In fully co-located projects, I like to perform Demos and Retrospectives on the same day as iteration planning.  Those activities generally take up most of a day.  As one has to factor in time zone differences in distributed agile projects, it becomes clear that these activities need to be split up over multiple days.  The demo is best done 'live' but certainly the iteration demo should not be the first time the offshore team receives feedback on functionality developed in the iteration.  Similarly the retrospective should be a chance to review feedback on the iteration already collected in the closing day or two of the iteration.  This way both the demo and the retrospective can be completed in under 2 hrs.  If the team can then be made aware of the subsequent priorities, they can work on the iteration planning in the onshore off-hours and the following day the team can reconvene for 2 hrs to review the iteration plan, review questions and answers for the Product Owner, and re-jig the plan if necessary.  During both of these sessions, Video Conferencing is invaluable.  Often the audio quality of a VC unit is superior to that of standard telephone audio due to the bandwidth dedicated to the VC unit.

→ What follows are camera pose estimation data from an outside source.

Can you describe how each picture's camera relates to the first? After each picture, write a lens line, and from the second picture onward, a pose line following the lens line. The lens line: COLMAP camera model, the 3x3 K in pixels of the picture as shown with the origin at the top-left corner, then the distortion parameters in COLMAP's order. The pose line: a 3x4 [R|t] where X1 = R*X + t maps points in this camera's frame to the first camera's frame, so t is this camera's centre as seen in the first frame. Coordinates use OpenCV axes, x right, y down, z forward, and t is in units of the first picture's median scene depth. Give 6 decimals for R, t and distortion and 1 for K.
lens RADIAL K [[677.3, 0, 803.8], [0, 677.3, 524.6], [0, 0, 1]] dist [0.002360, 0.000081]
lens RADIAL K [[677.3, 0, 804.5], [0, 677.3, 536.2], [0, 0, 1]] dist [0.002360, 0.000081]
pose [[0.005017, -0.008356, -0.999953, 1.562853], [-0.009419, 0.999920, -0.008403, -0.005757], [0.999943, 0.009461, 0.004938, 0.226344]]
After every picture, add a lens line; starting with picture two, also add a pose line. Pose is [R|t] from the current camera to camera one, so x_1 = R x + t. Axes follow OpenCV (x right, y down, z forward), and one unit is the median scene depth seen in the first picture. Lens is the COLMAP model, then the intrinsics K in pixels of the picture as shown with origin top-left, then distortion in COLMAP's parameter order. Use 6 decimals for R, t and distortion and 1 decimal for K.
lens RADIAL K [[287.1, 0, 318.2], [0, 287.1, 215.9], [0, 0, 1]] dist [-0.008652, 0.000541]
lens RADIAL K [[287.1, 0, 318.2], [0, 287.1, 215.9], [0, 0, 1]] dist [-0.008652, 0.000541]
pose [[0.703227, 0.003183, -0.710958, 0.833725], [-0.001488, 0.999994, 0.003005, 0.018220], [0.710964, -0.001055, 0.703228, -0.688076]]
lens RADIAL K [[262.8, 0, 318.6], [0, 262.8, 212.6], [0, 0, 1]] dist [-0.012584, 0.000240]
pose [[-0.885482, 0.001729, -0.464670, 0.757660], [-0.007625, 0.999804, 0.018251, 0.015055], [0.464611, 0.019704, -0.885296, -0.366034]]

In many cases, distributed agile teams cannot effectively use a standard Scrum wall covered in index cards.  A virtual scrum board (e.g. Rally, VersionOne, Team Foundation System) can prove to be almost as engaging for the distributed team.  Using a virtual scrum board, goes against many of the agile principles (mainly the fact that physical artifacts like the wall and the cards foster face-to-face discussion) but it is a necessary sacrifice once one embarks on distributed agile development.

In the end the most important aspect of any model for software development revolves around the ability to make appropriate business decisions based on the most current information at hand.  Companies should always be asking themselves 'Why do we want to offshore our development?'  Clearly cost reduction is the chief reason, but it is a common mistake to grossly underestimate the real cost of implementing successful distributed offshore development.   There needs to be budget for a moderate amount of travel, virtual backlog/scrum wall tools and ideally video conferencing.  The good news is that once you have made the investment in the teams, tools and techniques the cost of delivering projects declines.

Mis-adventures in Off-shoring

Many companies have dabbled in the practice of 'off-shoring' some of their software development.  More and more companies may be looking in that direction as resources become tighter and tighter in this currently shrinking world economy.  Many of the companies who've given it a try have made some pretty basic mistakes and others have found success.  Those that have made mistakes have generally missed the mark by NOT actually off-shoring development ... just off-shoring some element of the development process; usually testing.  The problem with off-shoring just the testing can be that unless the offshore resources are presented with either the test cases, a detailed functional specification, continual access to a domain expert, or some other form of impossibly detailed acceptance criteria (in conjunction with the relevant domain knowledge), it is difficult for the off-shoring team to meet their customer's expectations.  This is not to say that off-shoring testing cannot be successful, just that since meaningful testing relies on communicating the intent of the myriad of different usages of an application, any impediment to that communication degrades the delivery of meaningful testing; either in quality or timeliness.  Depending on the nature of the product development, if only one element of the SDLC is to be off-shored, the likely best candidate is test automation.  Having on-shore testers (working in conjunction with the Devs/Product Owner) producing test cases that can then be automated by others presents a situation where the reliance on off-shore domain expertise is diminished.